- Source document:
*** Block opens ***

One subset of disclosure obligations applies to “custom-developed” products, systems, or services.  Any person offering such products, services, or systems must disclose “[w]hether the person has allowed a foreign government to review or access the code of a product, system, or service custom-developed for the Department, or is under any obligation to allow a foreign person or government to review or access the code of a product, system, or service custom-developed for the Department as a condition of entering into an agreement for sale or other transaction with a foreign government or with a foreign person on behalf of such a government.”

The bolded terms all raise questions.  The bill does not define “custom-developed,” which is not a recognized term of art in procurement law.  A broad interpretation could, for instance, sweep in a commercial item where the manufacturer made only a minor modification for the Department.  Presumably, if a product was custom-developed for the Department, any necessary restrictions on sharing the source code would have been imposed contractually on the manufacturer.  If such a limitation was not imposed at the time of the contract, it is not clear that the government should impose new restrictions post-agreement.

*** Block closes ***

- Task item: Please write what comes next in the passage on source-code disclosure rules for custom-developed defense products, picking up after its final sentence. The listing comes from a separate source.

- Provided data:

*** Block opens ***

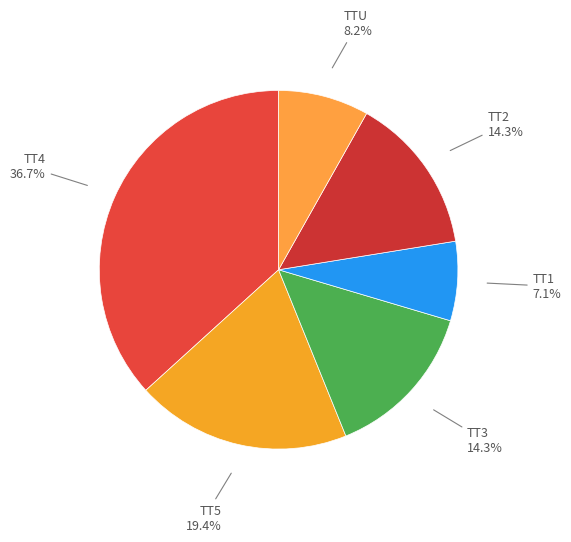

Count the number of slices in the pie.

6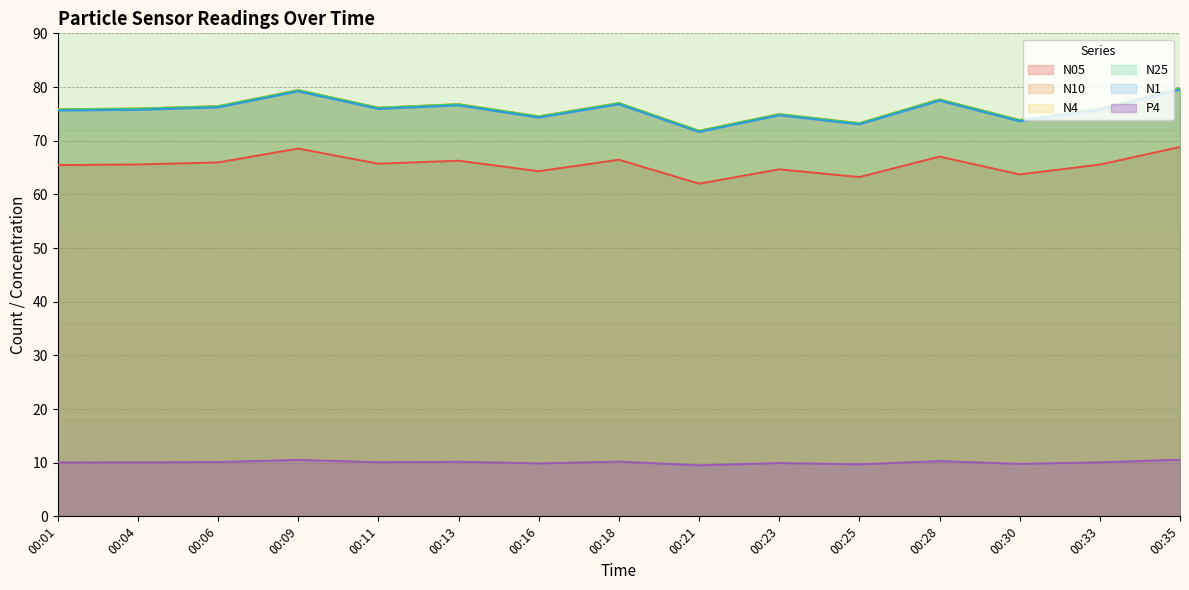

What is the sum of the N25 values at 00:33 and 00:18?

152.9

*** Block closes ***

- Expected answer:
The concept of “review or access” is also open to interpretation.  For example, if a company keeps full custody of the code but allows a customer, including a foreign government, to have an authorized representative inspect the code under the company’s control, it is not clear that such an arrangement would constitute a materially risky “review,” let alone “access.”  That structure would not involve a company relinquishing control of the code, and it might not be sufficient to allow the customer/government to identify vulnerabilities.  Furthermore, a “review” that entails only an analysis of results of testing conducted by the company or an agreed-upon third party would be even farther removed from the risk, but could still be considered a “review” by a foreign government under the text of the bill.  It is unclear if the only code at issue is the code associated with a government-specific modification, or also the underlying commercial item product (i.e., background vs. foreground intellectual property).

The term “foreign person” also invites questions about scope.  It could include employees of companies that create the product, if those employees are citizens of another country.  It could also include resident aliens, or dual citizens.  The structure of the bill implies that the term “foreign” would be interpreted broadly; unlike other sections of the bill that focus on the prioritized list of “countries of concern,” this section has no such limitation.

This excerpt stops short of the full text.